- Task prompt
Find every line in the records that holds the string "evenodd". Copy each one.

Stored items
============

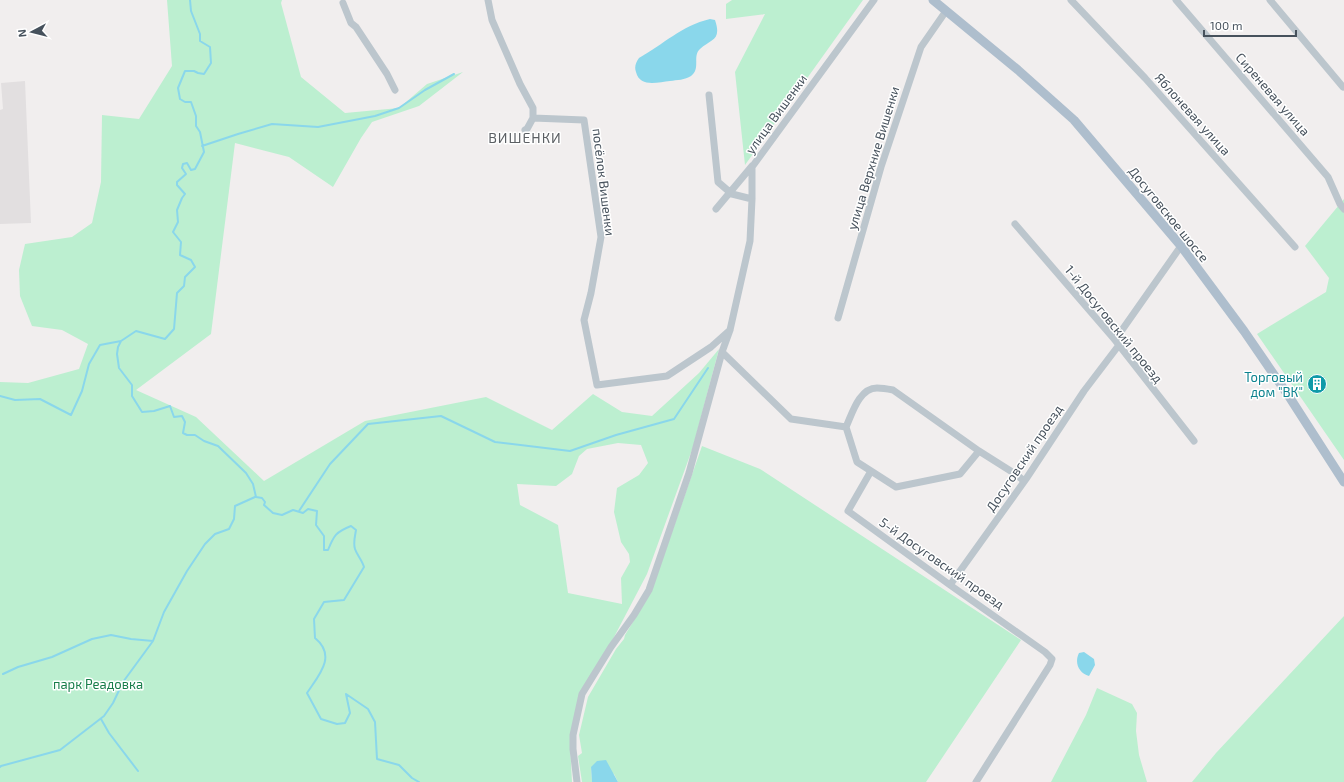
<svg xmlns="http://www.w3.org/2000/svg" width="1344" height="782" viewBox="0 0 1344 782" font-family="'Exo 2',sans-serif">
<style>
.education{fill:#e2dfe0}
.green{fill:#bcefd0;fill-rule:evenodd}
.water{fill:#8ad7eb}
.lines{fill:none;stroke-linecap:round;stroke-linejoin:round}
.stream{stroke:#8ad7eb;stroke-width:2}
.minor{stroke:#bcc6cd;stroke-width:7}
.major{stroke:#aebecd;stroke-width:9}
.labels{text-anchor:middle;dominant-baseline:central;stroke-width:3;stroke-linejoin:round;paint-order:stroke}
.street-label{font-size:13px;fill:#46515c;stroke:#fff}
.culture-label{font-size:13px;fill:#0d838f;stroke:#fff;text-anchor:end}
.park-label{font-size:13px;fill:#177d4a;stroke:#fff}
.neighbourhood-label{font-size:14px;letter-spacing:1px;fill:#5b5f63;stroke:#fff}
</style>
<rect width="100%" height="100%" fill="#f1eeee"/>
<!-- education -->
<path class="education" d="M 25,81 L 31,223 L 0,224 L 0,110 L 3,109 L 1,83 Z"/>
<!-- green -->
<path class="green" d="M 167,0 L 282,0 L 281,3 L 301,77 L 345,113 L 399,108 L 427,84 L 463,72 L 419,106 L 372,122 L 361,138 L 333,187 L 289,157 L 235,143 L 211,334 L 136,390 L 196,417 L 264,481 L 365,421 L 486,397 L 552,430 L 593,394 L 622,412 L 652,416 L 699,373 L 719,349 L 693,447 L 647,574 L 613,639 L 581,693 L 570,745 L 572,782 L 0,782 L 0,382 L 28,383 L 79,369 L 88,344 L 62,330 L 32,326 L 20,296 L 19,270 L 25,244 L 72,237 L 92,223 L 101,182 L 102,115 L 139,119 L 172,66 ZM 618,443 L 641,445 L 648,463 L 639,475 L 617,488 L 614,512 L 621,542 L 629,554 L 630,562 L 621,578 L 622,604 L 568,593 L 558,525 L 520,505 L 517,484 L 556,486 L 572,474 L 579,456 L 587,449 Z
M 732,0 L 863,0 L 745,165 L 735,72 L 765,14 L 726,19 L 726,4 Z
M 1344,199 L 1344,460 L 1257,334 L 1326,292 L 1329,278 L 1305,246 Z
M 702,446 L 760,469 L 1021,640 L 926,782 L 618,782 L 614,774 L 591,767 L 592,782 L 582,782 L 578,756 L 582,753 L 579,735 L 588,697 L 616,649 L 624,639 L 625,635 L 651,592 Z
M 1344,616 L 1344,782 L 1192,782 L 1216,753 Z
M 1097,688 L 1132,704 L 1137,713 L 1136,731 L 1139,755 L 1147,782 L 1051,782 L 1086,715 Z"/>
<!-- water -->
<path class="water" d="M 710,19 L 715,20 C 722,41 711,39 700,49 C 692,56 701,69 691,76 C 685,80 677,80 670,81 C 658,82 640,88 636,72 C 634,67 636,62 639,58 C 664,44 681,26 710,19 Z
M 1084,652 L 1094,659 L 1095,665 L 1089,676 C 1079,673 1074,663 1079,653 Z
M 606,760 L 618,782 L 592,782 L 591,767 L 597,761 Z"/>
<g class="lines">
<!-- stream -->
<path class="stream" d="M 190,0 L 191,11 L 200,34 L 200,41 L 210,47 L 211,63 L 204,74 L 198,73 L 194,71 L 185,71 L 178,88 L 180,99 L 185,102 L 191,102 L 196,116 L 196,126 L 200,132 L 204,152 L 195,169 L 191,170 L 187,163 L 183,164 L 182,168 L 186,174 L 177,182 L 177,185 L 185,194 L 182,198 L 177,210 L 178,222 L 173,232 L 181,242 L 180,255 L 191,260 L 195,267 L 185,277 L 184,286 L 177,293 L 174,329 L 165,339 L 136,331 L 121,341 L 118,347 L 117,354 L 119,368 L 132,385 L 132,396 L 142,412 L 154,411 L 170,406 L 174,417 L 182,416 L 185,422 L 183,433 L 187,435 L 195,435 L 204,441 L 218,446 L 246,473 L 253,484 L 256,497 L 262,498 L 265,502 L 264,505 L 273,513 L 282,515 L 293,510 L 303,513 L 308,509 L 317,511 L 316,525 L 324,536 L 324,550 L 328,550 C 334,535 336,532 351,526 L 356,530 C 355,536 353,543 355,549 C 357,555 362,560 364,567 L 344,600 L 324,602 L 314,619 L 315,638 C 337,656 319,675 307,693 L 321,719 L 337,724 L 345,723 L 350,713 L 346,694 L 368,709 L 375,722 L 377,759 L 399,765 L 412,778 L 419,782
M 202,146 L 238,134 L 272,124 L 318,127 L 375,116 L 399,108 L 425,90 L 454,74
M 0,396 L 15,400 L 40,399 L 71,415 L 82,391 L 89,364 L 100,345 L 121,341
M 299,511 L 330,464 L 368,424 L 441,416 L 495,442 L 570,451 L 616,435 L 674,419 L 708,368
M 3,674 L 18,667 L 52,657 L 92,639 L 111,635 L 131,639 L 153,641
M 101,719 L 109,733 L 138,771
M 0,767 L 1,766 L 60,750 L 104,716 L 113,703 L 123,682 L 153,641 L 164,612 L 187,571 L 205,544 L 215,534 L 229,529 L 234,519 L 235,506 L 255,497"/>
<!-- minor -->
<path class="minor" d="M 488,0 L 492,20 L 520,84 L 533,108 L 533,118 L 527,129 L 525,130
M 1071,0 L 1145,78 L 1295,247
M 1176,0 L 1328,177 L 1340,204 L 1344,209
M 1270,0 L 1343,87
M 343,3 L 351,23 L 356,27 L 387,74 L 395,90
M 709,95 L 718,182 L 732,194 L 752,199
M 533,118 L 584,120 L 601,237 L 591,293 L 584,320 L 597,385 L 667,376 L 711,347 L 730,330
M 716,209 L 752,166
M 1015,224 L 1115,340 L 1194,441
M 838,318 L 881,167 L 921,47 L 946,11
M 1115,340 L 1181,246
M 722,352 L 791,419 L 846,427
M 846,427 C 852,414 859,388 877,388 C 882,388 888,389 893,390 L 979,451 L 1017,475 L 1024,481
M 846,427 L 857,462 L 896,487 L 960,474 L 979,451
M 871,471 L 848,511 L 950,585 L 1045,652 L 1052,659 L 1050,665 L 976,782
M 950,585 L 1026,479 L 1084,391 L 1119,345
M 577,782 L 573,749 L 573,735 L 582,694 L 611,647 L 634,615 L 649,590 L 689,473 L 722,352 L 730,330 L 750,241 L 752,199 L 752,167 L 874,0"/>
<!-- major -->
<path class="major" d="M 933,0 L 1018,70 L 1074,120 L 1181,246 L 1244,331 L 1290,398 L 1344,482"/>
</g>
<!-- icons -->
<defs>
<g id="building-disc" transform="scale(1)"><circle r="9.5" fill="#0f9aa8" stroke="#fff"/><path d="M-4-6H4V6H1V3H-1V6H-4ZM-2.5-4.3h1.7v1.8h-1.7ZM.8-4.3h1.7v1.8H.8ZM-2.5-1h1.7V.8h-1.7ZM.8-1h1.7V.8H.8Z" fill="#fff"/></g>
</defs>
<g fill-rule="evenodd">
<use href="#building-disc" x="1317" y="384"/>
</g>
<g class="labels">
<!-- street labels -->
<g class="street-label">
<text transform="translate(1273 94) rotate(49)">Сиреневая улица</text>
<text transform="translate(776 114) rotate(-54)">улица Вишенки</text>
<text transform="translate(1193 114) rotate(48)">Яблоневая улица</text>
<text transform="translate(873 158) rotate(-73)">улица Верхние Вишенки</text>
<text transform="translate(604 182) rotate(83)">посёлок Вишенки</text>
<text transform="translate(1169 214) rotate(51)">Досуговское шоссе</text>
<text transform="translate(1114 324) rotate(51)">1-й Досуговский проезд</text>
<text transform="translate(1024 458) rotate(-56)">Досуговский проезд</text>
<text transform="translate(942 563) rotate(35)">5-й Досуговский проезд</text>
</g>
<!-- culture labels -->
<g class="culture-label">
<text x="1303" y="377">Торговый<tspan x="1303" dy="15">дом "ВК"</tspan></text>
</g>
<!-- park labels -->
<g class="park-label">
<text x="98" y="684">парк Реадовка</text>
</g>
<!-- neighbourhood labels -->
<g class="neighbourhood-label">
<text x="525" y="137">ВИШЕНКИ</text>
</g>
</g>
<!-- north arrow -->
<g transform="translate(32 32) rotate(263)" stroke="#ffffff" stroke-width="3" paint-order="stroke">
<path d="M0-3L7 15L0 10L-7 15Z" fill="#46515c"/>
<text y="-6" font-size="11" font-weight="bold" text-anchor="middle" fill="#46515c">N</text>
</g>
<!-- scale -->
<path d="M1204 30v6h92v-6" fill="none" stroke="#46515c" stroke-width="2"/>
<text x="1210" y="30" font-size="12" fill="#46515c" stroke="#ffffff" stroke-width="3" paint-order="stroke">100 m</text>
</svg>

============

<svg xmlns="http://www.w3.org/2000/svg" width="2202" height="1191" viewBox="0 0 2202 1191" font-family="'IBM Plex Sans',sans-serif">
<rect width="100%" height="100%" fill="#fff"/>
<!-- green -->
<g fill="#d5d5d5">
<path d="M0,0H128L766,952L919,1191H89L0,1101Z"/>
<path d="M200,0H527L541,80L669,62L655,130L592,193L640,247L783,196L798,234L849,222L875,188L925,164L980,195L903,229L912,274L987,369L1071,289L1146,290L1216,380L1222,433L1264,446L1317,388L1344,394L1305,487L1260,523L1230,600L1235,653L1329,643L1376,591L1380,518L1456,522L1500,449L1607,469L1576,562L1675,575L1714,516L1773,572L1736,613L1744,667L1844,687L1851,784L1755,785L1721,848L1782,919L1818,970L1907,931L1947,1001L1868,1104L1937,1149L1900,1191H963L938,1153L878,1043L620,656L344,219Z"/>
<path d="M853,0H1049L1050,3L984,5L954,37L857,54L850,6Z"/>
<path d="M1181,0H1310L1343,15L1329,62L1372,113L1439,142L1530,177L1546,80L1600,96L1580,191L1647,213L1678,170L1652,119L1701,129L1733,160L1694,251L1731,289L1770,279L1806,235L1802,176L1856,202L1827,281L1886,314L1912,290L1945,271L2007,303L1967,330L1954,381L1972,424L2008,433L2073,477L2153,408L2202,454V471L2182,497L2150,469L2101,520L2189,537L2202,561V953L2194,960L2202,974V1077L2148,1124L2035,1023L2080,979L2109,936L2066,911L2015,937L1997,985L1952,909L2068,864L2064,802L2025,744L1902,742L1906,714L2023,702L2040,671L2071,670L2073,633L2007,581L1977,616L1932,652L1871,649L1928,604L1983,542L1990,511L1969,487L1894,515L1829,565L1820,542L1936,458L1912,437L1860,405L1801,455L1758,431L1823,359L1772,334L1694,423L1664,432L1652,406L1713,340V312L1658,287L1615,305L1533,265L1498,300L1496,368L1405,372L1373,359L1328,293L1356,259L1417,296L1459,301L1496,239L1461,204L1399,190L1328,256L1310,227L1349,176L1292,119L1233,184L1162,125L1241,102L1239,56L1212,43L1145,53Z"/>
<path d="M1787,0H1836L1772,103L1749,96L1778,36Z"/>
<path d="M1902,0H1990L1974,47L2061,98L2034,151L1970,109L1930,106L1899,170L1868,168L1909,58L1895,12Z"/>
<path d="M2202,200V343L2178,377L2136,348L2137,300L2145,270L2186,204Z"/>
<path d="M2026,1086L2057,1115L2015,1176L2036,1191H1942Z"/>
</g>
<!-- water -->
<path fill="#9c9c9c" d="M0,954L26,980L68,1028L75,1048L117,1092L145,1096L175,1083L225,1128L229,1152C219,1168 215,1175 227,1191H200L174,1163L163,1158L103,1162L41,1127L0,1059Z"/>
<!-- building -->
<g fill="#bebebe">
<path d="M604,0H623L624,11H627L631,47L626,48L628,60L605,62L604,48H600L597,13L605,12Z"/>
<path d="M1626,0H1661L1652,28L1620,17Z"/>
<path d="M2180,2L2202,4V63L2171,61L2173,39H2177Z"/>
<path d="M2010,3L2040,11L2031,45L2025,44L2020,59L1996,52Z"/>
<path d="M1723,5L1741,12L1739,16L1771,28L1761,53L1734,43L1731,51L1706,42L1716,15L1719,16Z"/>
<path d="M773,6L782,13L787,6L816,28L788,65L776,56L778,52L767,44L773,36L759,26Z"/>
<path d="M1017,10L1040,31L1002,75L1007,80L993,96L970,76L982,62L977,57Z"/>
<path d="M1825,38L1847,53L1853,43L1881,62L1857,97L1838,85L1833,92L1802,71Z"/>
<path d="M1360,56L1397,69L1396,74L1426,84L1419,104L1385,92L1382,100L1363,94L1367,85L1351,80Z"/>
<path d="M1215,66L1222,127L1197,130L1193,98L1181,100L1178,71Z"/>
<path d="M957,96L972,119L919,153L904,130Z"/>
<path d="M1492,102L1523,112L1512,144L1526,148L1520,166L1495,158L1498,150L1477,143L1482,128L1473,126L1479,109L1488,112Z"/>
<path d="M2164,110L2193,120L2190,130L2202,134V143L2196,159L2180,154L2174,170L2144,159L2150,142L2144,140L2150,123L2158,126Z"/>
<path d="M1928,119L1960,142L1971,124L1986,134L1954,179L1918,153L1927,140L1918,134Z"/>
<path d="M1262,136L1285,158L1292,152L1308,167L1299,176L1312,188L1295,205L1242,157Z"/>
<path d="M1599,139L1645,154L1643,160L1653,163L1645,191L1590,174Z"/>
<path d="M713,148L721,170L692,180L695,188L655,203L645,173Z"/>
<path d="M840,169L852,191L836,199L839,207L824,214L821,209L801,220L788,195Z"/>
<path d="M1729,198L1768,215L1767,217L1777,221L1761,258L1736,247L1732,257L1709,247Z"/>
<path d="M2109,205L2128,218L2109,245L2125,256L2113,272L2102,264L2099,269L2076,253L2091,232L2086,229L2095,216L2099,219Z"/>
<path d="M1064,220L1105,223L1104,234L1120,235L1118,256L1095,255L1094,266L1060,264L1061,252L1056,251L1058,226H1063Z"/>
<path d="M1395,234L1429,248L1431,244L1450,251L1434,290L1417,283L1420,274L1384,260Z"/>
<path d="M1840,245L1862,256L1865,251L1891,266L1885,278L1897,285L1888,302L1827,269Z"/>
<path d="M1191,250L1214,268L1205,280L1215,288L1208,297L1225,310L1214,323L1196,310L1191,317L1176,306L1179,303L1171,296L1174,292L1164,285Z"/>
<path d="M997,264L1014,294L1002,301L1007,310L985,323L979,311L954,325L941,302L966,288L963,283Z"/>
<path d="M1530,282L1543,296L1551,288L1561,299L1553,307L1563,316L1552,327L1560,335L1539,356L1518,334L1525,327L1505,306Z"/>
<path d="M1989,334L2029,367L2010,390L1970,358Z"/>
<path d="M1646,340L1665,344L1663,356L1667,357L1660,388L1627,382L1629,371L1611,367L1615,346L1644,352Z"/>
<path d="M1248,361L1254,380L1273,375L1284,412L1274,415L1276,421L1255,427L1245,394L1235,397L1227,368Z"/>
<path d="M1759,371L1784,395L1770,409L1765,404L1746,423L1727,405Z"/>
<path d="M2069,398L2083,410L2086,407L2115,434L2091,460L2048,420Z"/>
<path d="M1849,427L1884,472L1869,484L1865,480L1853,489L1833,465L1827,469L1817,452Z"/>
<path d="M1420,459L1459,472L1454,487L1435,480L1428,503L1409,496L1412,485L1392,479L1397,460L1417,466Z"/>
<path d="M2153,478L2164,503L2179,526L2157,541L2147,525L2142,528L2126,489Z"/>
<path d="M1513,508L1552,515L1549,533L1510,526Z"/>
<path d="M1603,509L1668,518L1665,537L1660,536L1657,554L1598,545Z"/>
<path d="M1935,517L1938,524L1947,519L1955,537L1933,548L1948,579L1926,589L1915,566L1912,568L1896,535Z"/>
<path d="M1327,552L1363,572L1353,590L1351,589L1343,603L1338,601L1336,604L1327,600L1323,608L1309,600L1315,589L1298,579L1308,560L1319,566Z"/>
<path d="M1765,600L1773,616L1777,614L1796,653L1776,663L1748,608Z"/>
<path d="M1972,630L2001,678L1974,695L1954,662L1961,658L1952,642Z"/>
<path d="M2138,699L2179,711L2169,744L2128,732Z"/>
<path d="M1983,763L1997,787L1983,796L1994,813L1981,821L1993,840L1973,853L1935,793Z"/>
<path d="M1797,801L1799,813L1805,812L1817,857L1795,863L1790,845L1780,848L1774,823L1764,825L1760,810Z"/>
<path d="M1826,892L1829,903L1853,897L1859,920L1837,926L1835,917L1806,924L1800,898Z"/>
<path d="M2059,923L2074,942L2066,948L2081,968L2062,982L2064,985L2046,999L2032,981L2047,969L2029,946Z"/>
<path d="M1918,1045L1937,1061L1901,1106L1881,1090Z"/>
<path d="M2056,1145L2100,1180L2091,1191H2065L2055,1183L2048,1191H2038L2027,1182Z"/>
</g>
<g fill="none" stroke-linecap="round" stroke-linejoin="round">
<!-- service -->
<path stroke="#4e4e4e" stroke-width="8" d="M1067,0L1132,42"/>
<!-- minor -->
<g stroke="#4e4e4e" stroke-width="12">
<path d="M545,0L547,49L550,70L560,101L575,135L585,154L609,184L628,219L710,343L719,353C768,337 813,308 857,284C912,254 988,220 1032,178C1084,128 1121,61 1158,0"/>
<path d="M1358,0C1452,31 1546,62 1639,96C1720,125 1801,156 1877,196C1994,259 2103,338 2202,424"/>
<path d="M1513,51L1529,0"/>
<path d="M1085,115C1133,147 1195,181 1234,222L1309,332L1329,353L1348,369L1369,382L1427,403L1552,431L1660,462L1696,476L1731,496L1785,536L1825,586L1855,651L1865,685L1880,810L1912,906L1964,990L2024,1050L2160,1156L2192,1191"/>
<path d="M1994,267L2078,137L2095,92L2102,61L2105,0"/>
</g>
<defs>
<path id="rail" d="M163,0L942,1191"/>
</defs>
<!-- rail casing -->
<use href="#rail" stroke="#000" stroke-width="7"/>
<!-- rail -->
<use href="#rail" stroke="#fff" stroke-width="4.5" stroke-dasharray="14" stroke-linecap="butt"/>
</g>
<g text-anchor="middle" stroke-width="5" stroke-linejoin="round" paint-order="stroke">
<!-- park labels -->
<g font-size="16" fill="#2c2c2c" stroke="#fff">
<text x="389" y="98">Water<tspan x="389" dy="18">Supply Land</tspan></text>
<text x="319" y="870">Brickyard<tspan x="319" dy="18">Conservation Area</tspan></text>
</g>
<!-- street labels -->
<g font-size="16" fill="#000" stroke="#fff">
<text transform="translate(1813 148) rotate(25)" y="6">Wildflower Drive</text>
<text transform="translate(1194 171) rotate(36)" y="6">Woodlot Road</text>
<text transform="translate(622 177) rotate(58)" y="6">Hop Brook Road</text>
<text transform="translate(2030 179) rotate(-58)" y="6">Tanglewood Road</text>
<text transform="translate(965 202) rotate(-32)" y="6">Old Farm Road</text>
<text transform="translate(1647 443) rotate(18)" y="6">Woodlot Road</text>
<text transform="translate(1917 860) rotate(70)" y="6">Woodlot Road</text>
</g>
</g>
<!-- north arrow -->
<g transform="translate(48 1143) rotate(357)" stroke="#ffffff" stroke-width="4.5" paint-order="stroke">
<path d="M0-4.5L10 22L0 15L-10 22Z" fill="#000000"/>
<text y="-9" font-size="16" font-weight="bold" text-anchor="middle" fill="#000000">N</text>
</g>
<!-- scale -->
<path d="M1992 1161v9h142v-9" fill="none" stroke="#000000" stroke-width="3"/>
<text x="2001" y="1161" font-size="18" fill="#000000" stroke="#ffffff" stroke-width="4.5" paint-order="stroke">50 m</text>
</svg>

============

- Answer to the problem
.green{fill:#bcefd0;fill-rule:evenodd}
<g fill-rule="evenodd">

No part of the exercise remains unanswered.